После ужина отправился к Щуке, но та недомогала, поэтому он по-быстрому отымел доставленную из борделя девку и устроился спать в гамаке в Королевском Штабе. Перед этим послал в крухутакову задницу привязавшихся в коридоре придворных чиновников с их сметами-бюджетами, доходчиво объяснив, что он им не придурок-счетовод, а король, и с этой ерундой пусть Чавдо разбирается.

Не спалось. На краю стола волшебный светильник в виде кораблика плыл по водам ночи в шаре уютного золотистого сияния.
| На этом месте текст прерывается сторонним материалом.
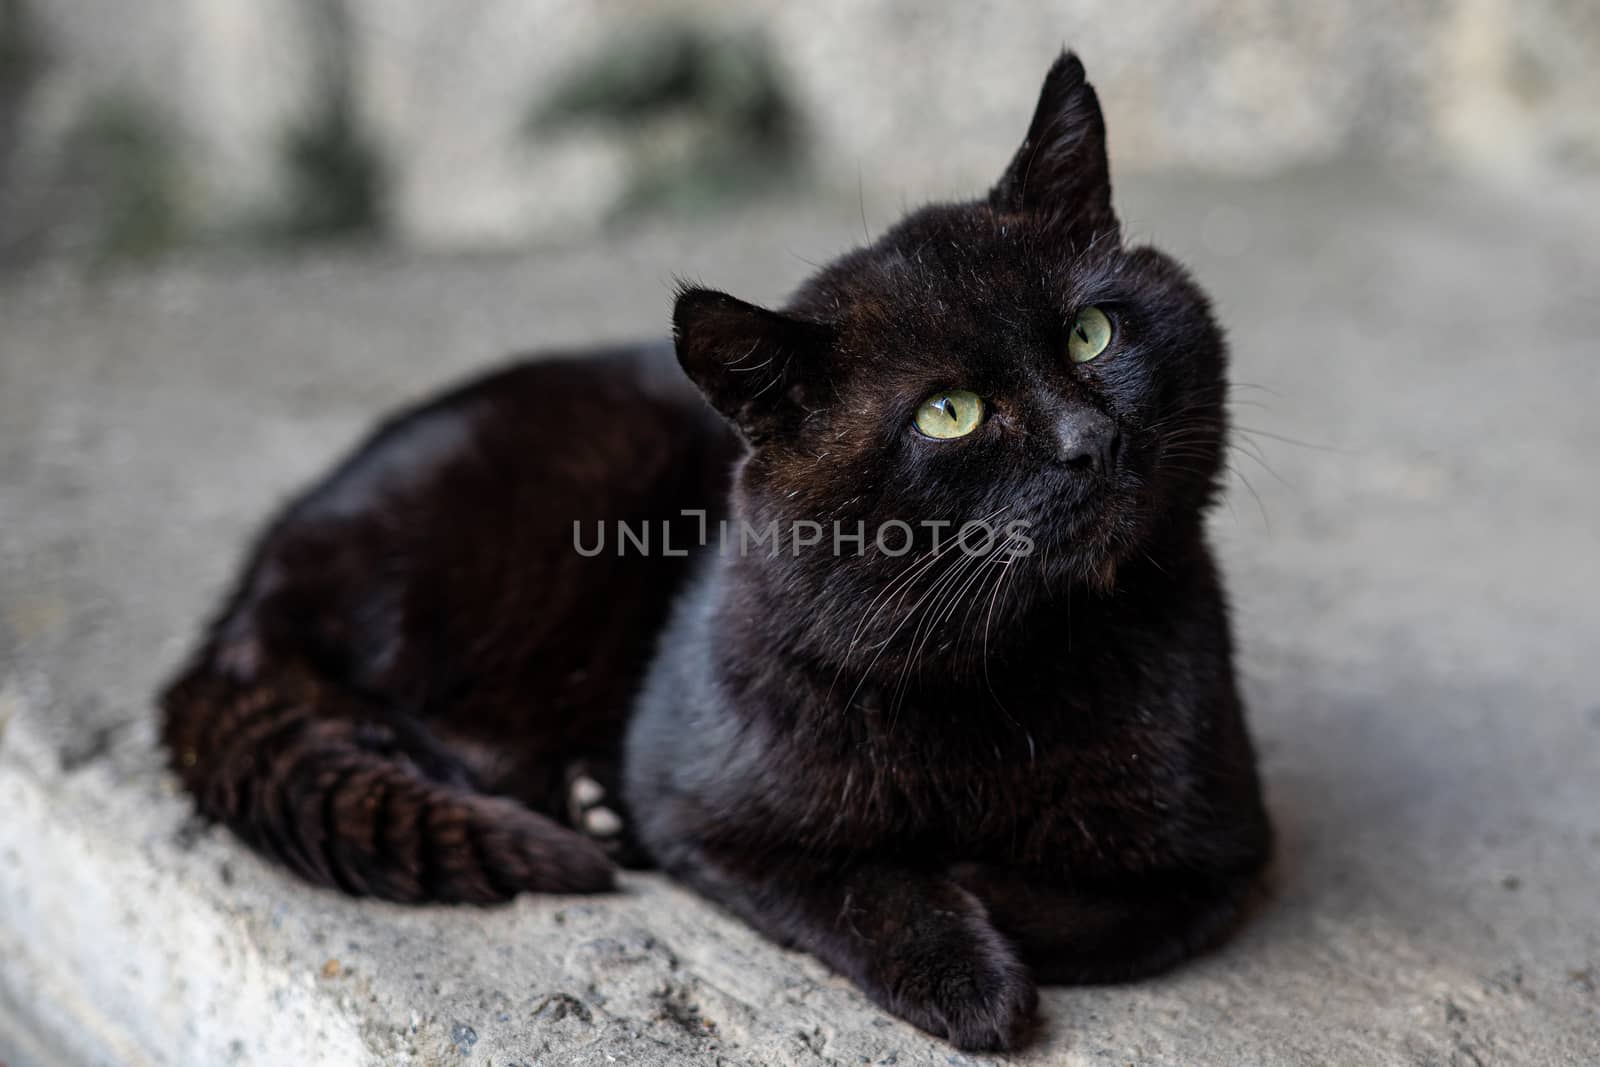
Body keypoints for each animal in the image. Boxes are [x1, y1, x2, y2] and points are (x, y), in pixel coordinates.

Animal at [159, 51, 1260, 1049]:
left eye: (1089, 333)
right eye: (948, 413)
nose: (1090, 441)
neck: (1016, 664)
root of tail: (262, 564)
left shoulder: (1227, 850)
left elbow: (1126, 907)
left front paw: (983, 884)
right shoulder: (704, 814)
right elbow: (855, 882)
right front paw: (967, 971)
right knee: (360, 698)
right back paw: (584, 806)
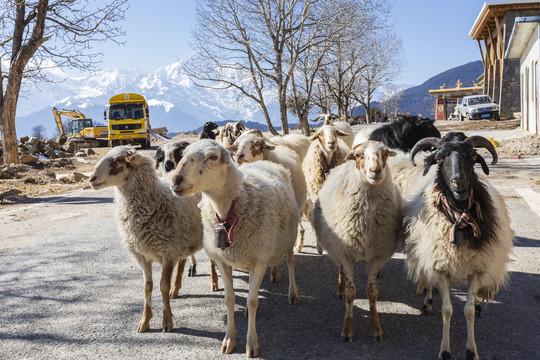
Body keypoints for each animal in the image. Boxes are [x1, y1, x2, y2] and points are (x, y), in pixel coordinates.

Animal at [89, 146, 206, 332]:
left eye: (119, 160)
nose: (91, 179)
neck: (155, 201)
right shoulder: (143, 256)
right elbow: (147, 288)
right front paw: (144, 321)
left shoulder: (168, 254)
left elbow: (163, 287)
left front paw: (167, 321)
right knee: (183, 261)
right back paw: (176, 288)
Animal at [170, 139, 300, 358]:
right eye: (183, 153)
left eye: (213, 156)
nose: (175, 180)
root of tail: (267, 163)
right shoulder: (223, 261)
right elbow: (229, 300)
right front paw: (229, 339)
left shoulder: (259, 261)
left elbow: (253, 301)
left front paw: (252, 343)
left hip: (289, 239)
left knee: (290, 263)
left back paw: (293, 293)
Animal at [312, 141, 400, 344]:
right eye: (359, 155)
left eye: (385, 153)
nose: (375, 170)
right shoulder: (346, 256)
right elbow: (351, 294)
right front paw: (347, 329)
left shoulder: (376, 257)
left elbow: (372, 292)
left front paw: (376, 328)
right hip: (336, 247)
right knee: (340, 270)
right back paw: (340, 288)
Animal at [404, 133, 516, 360]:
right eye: (438, 159)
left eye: (473, 158)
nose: (458, 182)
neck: (460, 220)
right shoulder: (440, 268)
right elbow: (447, 310)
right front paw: (445, 351)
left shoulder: (477, 269)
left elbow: (469, 311)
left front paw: (471, 350)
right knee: (429, 282)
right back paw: (428, 302)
Поблескивали в полумраке дремлющие зеркала, бронзовый обод громадного глобуса, чернильница в виде головы чворка. За стеклами шкафов тлеющими звездочками мерцали артефакты. Дирвен мысленным приказом погасил свет, и комната погрузилась в темень.

Все равно не спалось. Казалось, кроме него здесь есть кто-то еще. В конце концов не выдержал, и все лампы разом вспыхнули: ну, разумеется, никого! А мерещится, что есть…

Опять потушил свет, и сразу вернулось ощущение чужого присутствия. Как в детстве, когда в темноте под кроватью будто бы кто-то прятался, хотя никого там быть не могло: мама покупала дешевые обереги, и он просил эти штуковины защитить его и от зловредных гнупи, и от людоедки-тухурвы, и от других обитателей опасных домашних потемок. Ясное дело, амулеты его слушались – хотя тогда он об этом еще не знал – и работали не хуже, чем их элитные аналоги, изготовленные для богатых заказчиков. А теперь он Повелитель Артефактов, король Ларвезы и колоний, Властелин Сонхи, он по праву владеет Наследием Заввы, и никто не в силах ему противостоять, даже хваленая Наипервейшая Сволочь! Но кто-то здесь есть. Чуть слышный шелковистый шелест, почти беззвучный вздох.